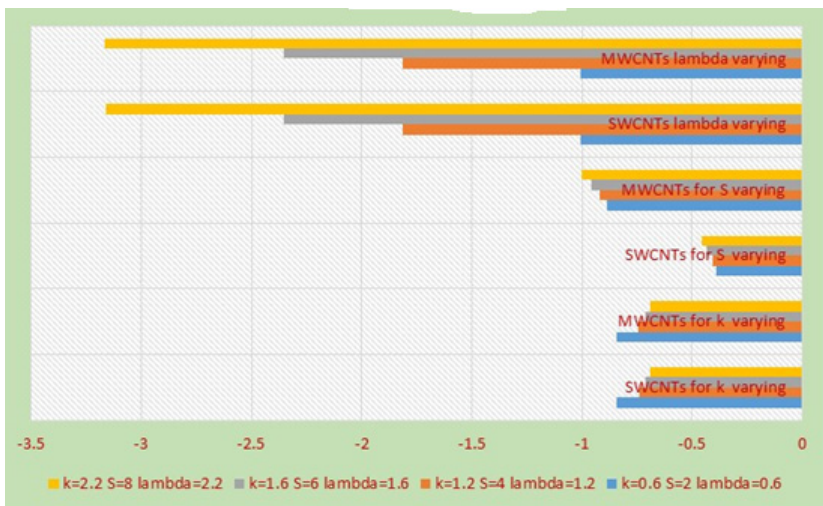
Figure 12. The behavior of shear stresses for multiple values of k, S, and λ .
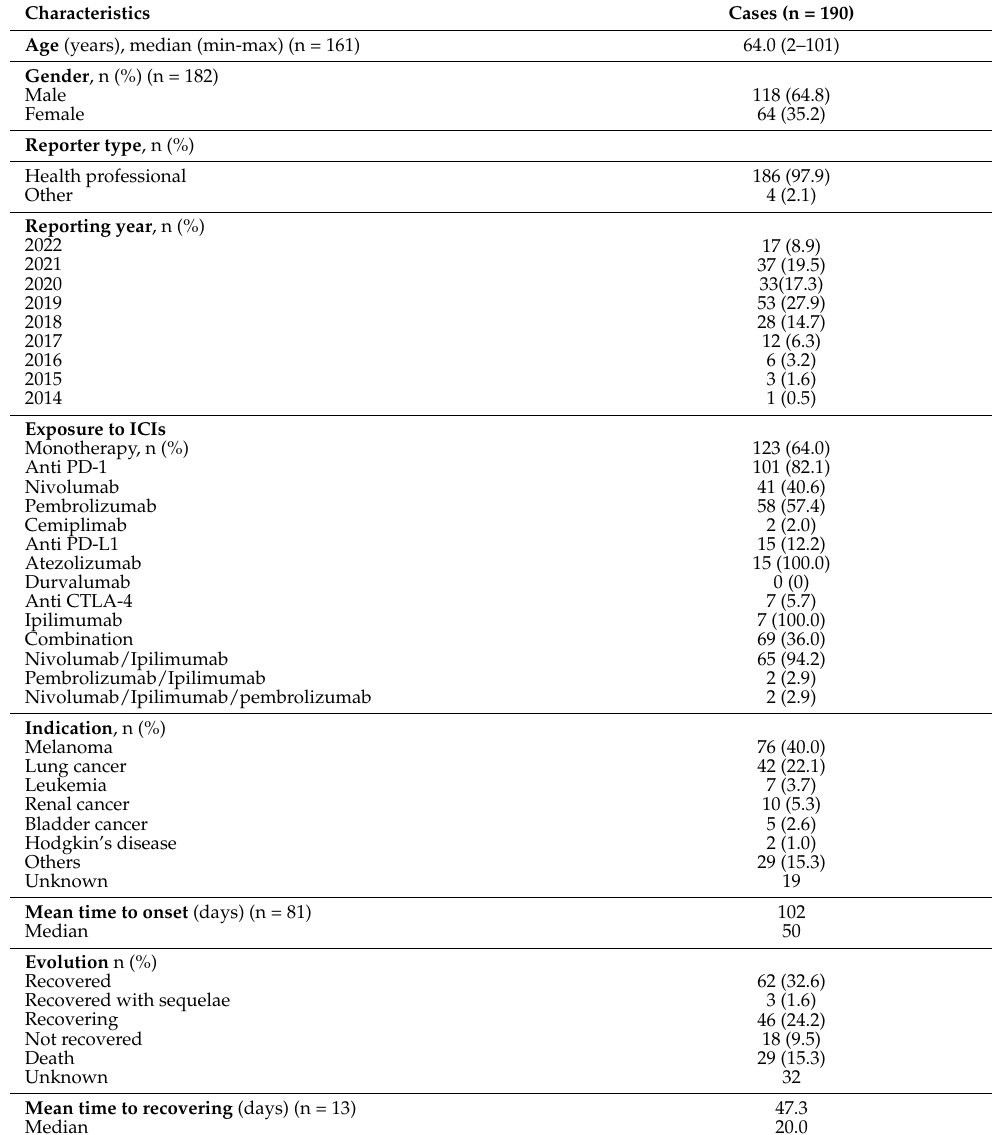
Table 1. Characteristics of ICI-induced HLH cases reported in VigiBase ® (n = 177) and in the literature (n =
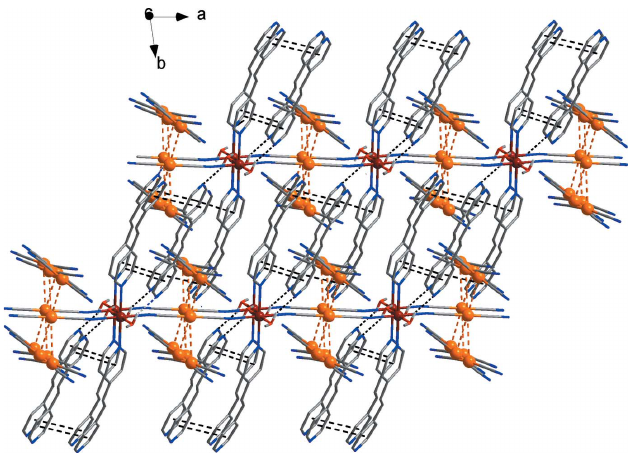
Figure 2 A view along the c axis of the crystal packing of the title compound. (cid:2) – (cid:2) contacts and hydrogen bonds are shown as black dashed lines. Aurophilic interactions are shown as orange dashed lines. Guest water molecules are omitted for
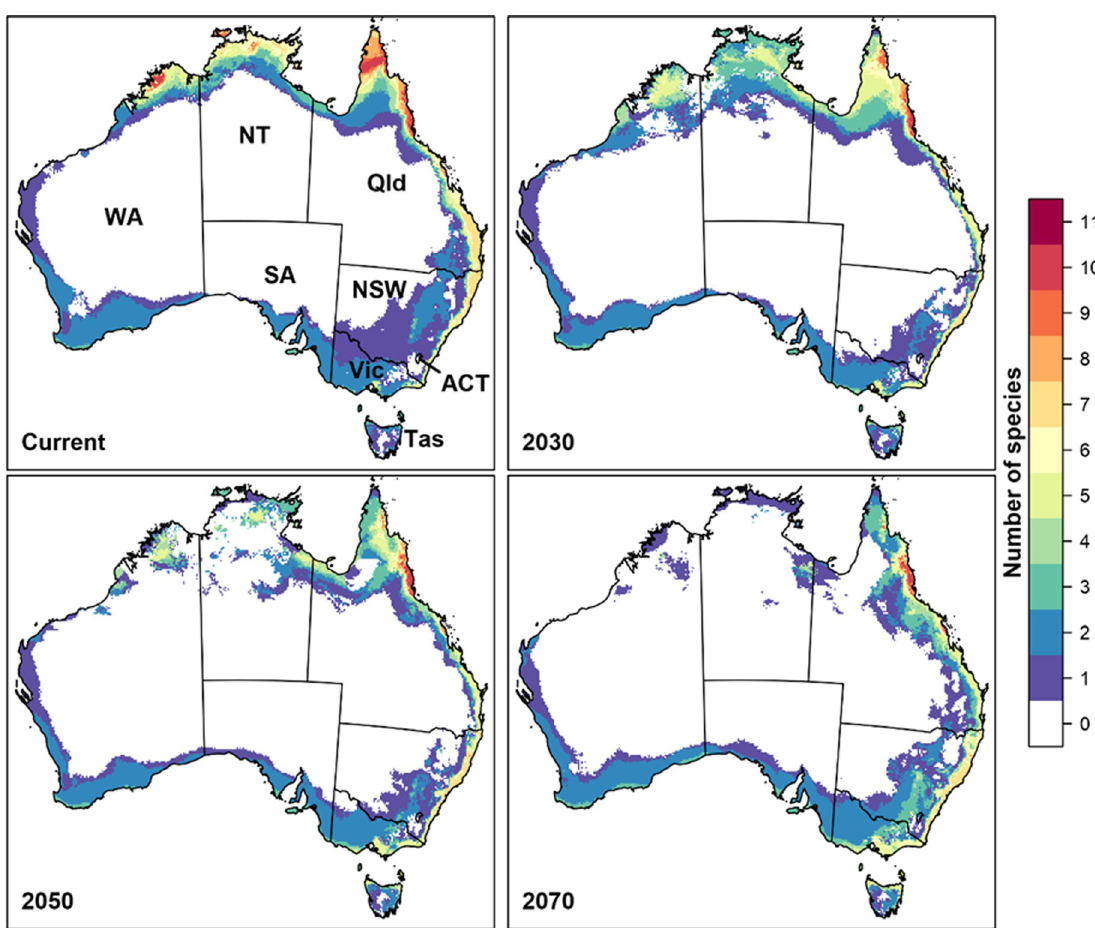
Fig 2. Hotspot maps of habitat suitability for the 11 fruit fly species under climate change, when novel environments are excluded. Hotspot maps of baseline (1960–1990) and future habitat suitability for 11 fruit flies. Suitability was modelled with Maxent, and thresholded using the 10th percentile at training presence localities. These maps exclude regions containing novel environments (see S1 File for individual species maps with novel environments excluded) . Colours indicate the number of species for which habitat is projected to be suitable under the majority ( � 4) future climate scenarios. Figure was created in R version 3.3.3 [57] (https://www.R- project.org/).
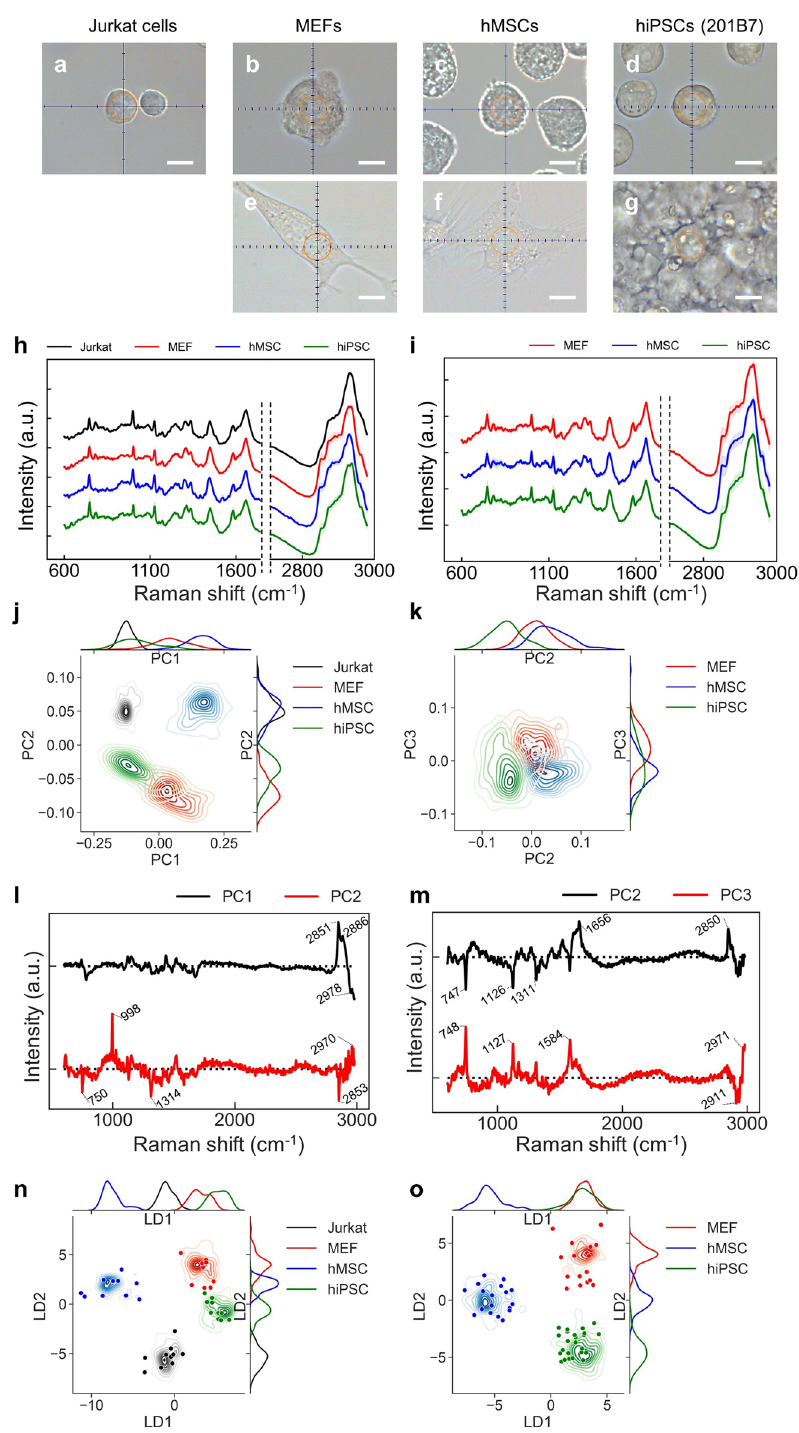
Figure 3. Classification of three or four typical cell types by PRESS. ( a – g ) Bright field image of Jurkat cells, MEFs, hMSCs, and hiPSCs. ( a – d ) Measurement of cells in suspension (a circular area of 10 μm diameter). ( e – g ) Measurement of adherent cells (a circular area of 10 μm diameter). Scale bar: 10 μm. ( h , i ) Average Raman spectrum measured by PRESS for each cell type (Jurkat: black, MEFs: red, hMSCs: blue, hiPSCs: green). SDs are shown by the shaded deviation. ( h : cells in suspension, i : adherent cells). ( j , k ) Kernel density distribution of the PC axes for each cell type. On the x- and y-axes, each cell type distribution density is shown as lines. ( j : cells in suspension (PC1, PC2), k : adherent cells (PC2, PC3)). ( l , m ) The loading vectors calculated by PCA. ( l : cells in suspension (PC1, PC2), m : adherent cells (PC2, PC3)) ( n , o ) Kernel density distribution and scatter plot of LDA score along the first and second liner discriminant (LD1, LD2) axes for each cell type. Kernel density distribution shows training data, while scatter plot shows test data. On the x- and y-axes, the distribution density of each cell type in the training data for LD1 or LD2 is shown as lines. ( n : cells in suspension, o : adherent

§ **Work task**
Reproduce, exactly and only, the lines of the records above starting at the line with "Table 1. Characteristics" and ending at the line with "Fig 2. Hotspot", both included. Leave every picture out.

§ **Your solution**
Table 1. Characteristics of ICI-induced HLH cases reported in VigiBase ® (n = 177) and in the literature (n =
Figure 2 A view along the c axis of the crystal packing of the title compound. (cid:2) – (cid:2) contacts and hydrogen bonds are shown as black dashed lines. Aurophilic interactions are shown as orange dashed lines. Guest water molecules are omitted for
Fig 2. Hotspot maps of habitat suitability for the 11 fruit fly species under climate change, when novel environments are excluded. Hotspot maps of baseline (1960–1990) and future habitat suitability for 11 fruit flies. Suitability was modelled with Maxent, and thresholded using the 10th percentile at training presence localities. These maps exclude regions containing novel environments (see S1 File for individual species maps with novel environments excluded) . Colours indicate the number of species for which habitat is projected to be suitable under the majority ( � 4) future climate scenarios. Figure was created in R version 3.3.3 [57] (https://www.R- project.org/).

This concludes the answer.